A joint project directed by Jan Plass, NYU’s Paulette Goddard Professor in Digital Media and Learning Sciences, and Associate Professor Bruce Homer, the Director of the CUNY Children’s Interactive and Learning Development Lab, detailed how video games can increase the executive function of students by inhibiting their absorption of irrelevant information.
A TC group led by Black presented three papers and a poster on games to help students learn financial literacy, physics and the coding of computers.
This is a way for students to get experience, and part of that experience is to explain your research in 13 minutes.”
– John Black
TC doctoral student Laura Malkevitch presented on the topic of student learning from engineering tasks, including maker space activities and robotics clubs. These activities are powerful assets in engaging student interest, but carry the risk of over-emphasizing “building something that works” at the expense of creating a true understanding of underlying scientific principles. Malkevitch has explored the effectiveness of co-tasking students engaged in these projects with a learning goal, such as positing a rule based on a building experience.
Not all the presentations focused on academic learning. Doctoral student Ilya Lashevsky spoke about his research on an online intervention he has created to help people better understand and respond to others’ emotions. And not all involved technology: Doctoral student Daniel Lerman presented on a game called “Yes, but…”, developed by TC Professor of Psychology & Education Deanna Kuhn, which (for now, at least) centers on presenting high school students with a statement written on an ordinary piece of paper.

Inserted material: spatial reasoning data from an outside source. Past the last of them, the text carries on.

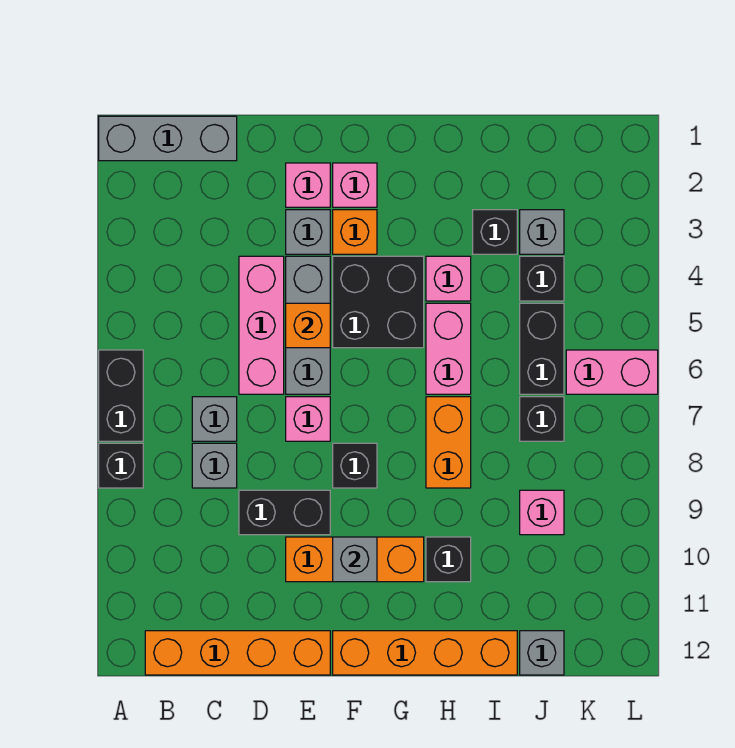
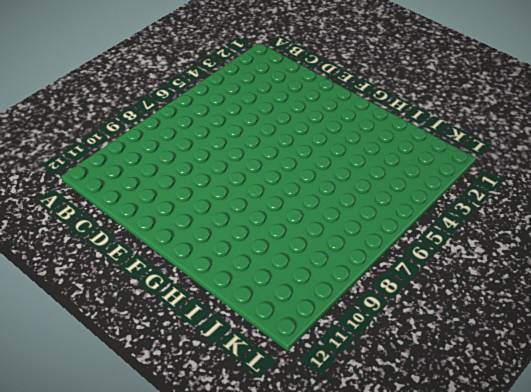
none -> grey 1x3 brick [99,116,237,161]
none -> black 1x2 brick [99,350,143,441]
none -> black 1x1 brick [99,443,143,488]
none -> orange 1x4 brick [145,631,330,675]

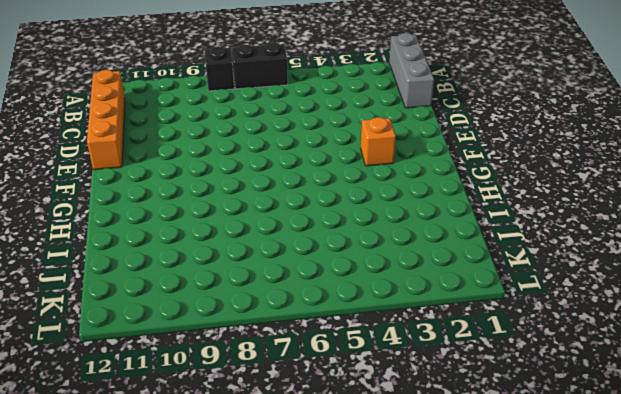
none -> grey 1x1 brick [192,397,237,441]
none -> grey 1x1 brick [192,443,237,488]
none -> pink 1x3 brick [239,256,284,394]
none -> black 1x2 brick [239,490,330,535]

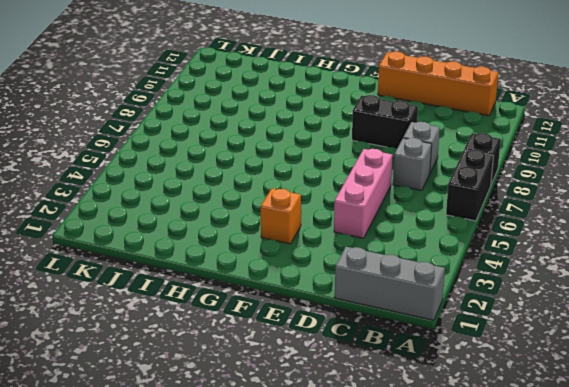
none -> pink 1x1 brick [286,163,330,207]
none -> grey 1x1 brick [286,210,330,254]
none -> grey 1x3 brick [286,256,330,394]
none -> pink 1x1 brick [286,397,330,441]

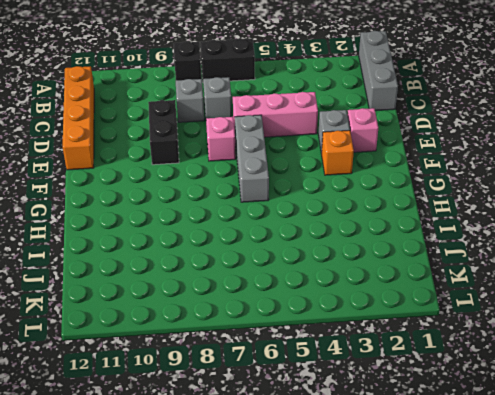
grey 1x3 brick [235,115,269,202] -> grey 1x3 brick turned to [286,256,330,394]
none -> orange 1x3 brick [286,537,424,582]
none -> pink 1x1 brick [333,163,377,207]
none -> black 2x2 brick [333,256,424,348]
none -> black 1x1 brick [333,443,377,488]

The exercise is intended to develop critical thinking skills by asking students to prove or disprove an assigned premise – e.g., “cigarettes cause cancer” – through the use of deductive reasoning and research.
Launched 11 years ago by Fordham, the Summit now rotates annually among the four participating universities. This was the second time that TC hosted the event.
“I was very impressed by the quality of the student presentations and their ability to connect with a broad audience,” said Chase
“This is a way for students to get experience, and part of that experience is to explain your research in 13 minutes,” said Black. “It also gives us a chance to see what everyone else is up to. Otherwise, we’d all be in our silos.”